-- PROVIDED ENTRIES follows --
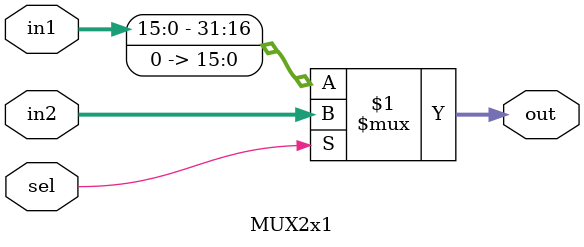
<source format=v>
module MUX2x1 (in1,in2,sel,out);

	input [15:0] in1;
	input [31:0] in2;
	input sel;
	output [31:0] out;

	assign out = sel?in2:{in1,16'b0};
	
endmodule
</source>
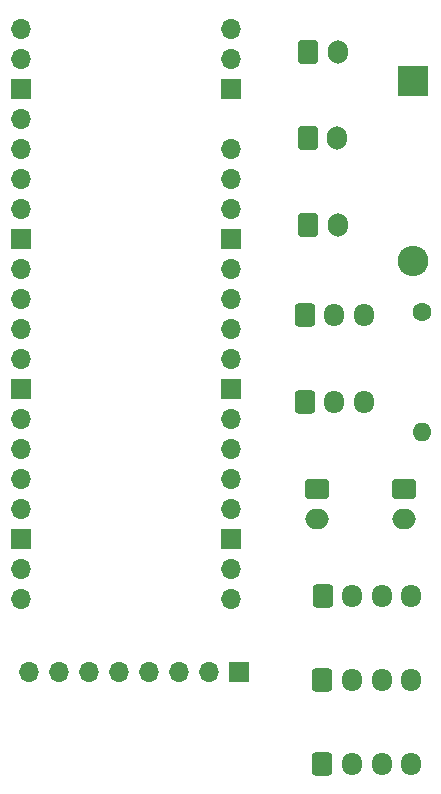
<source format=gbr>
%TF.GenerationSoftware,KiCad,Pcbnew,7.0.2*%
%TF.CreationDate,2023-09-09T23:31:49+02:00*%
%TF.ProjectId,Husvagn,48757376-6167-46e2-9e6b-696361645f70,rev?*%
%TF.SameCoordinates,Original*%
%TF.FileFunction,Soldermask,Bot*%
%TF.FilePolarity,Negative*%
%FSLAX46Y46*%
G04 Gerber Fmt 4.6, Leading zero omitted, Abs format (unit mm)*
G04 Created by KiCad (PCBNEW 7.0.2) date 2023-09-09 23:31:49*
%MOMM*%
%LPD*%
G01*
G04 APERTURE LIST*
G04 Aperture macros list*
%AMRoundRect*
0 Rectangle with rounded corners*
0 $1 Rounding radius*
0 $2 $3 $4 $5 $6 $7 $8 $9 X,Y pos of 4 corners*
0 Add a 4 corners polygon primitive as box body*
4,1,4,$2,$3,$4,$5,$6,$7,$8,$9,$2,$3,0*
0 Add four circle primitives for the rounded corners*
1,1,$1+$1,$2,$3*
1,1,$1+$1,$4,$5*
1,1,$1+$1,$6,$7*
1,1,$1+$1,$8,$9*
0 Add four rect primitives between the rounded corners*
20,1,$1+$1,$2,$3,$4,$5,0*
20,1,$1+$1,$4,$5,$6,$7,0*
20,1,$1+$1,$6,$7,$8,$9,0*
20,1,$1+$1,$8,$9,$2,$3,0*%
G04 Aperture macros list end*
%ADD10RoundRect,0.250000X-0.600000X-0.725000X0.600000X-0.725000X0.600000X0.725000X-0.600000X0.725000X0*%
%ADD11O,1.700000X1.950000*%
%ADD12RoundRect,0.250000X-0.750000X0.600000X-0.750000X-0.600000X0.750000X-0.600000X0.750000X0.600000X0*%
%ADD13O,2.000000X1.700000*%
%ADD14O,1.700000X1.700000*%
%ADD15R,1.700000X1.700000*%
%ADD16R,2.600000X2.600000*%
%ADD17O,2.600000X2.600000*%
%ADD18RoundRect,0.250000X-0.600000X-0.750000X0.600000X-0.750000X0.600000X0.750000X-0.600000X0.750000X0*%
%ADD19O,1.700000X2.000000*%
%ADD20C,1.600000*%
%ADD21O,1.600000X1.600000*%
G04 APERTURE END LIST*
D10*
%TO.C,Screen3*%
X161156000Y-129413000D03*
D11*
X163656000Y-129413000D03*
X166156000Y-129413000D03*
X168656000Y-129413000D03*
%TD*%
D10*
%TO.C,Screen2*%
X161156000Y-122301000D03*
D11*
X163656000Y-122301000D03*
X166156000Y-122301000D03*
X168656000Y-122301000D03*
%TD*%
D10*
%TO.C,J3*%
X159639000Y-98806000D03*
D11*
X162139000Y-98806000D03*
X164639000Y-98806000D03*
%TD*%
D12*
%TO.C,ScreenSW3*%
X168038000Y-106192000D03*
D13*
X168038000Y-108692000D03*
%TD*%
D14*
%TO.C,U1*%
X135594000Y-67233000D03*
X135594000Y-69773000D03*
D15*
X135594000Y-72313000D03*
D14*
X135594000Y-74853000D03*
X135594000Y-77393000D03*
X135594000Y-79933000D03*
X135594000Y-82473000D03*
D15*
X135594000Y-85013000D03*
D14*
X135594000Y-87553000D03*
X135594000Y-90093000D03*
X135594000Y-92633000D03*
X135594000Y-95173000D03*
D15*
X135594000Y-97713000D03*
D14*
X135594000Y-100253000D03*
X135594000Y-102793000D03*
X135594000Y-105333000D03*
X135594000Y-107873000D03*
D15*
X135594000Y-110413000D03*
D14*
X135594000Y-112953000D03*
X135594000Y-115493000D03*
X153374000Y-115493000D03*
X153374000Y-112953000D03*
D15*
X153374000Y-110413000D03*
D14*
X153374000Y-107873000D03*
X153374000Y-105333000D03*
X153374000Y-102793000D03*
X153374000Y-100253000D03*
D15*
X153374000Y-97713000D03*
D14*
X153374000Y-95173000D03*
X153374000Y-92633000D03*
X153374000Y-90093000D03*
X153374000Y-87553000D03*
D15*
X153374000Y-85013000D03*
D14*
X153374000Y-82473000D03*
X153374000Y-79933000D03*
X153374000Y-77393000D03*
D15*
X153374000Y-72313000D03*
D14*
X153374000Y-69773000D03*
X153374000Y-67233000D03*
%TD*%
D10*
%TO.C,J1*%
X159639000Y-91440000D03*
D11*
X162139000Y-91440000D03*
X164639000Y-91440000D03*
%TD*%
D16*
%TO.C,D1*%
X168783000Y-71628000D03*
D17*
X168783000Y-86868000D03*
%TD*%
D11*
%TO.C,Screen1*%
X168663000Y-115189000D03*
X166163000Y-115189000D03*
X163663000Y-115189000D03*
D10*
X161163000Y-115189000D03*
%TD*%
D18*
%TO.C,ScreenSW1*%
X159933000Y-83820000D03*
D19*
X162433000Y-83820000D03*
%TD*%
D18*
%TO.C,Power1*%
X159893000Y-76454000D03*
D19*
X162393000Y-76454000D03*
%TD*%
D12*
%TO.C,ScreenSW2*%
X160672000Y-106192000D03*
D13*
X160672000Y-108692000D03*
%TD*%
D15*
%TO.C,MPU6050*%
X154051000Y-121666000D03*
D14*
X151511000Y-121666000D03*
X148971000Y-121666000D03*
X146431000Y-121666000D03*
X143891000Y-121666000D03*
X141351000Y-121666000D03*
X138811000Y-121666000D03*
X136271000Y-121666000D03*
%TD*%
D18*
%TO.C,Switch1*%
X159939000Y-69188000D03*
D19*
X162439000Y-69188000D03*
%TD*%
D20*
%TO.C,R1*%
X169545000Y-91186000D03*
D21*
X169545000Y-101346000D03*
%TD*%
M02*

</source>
-- PROVIDED ENTRIES concluded --
Return word for word the lines above from the line with "4,1,4,$2,$3,$4,$5,$6,$7,$8,$9,$2,$3,0*" to the line with "G04 Aperture macros list end*", including both and leaving out all others.

4,1,4,$2,$3,$4,$5,$6,$7,$8,$9,$2,$3,0*
0 Add four circle primitives for the rounded corners*
1,1,$1+$1,$2,$3*
1,1,$1+$1,$4,$5*
1,1,$1+$1,$6,$7*
1,1,$1+$1,$8,$9*
0 Add four rect primitives between the rounded corners*
20,1,$1+$1,$2,$3,$4,$5,0*
20,1,$1+$1,$4,$5,$6,$7,0*
20,1,$1+$1,$6,$7,$8,$9,0*
20,1,$1+$1,$8,$9,$2,$3,0*%
G04 Aperture macros list end*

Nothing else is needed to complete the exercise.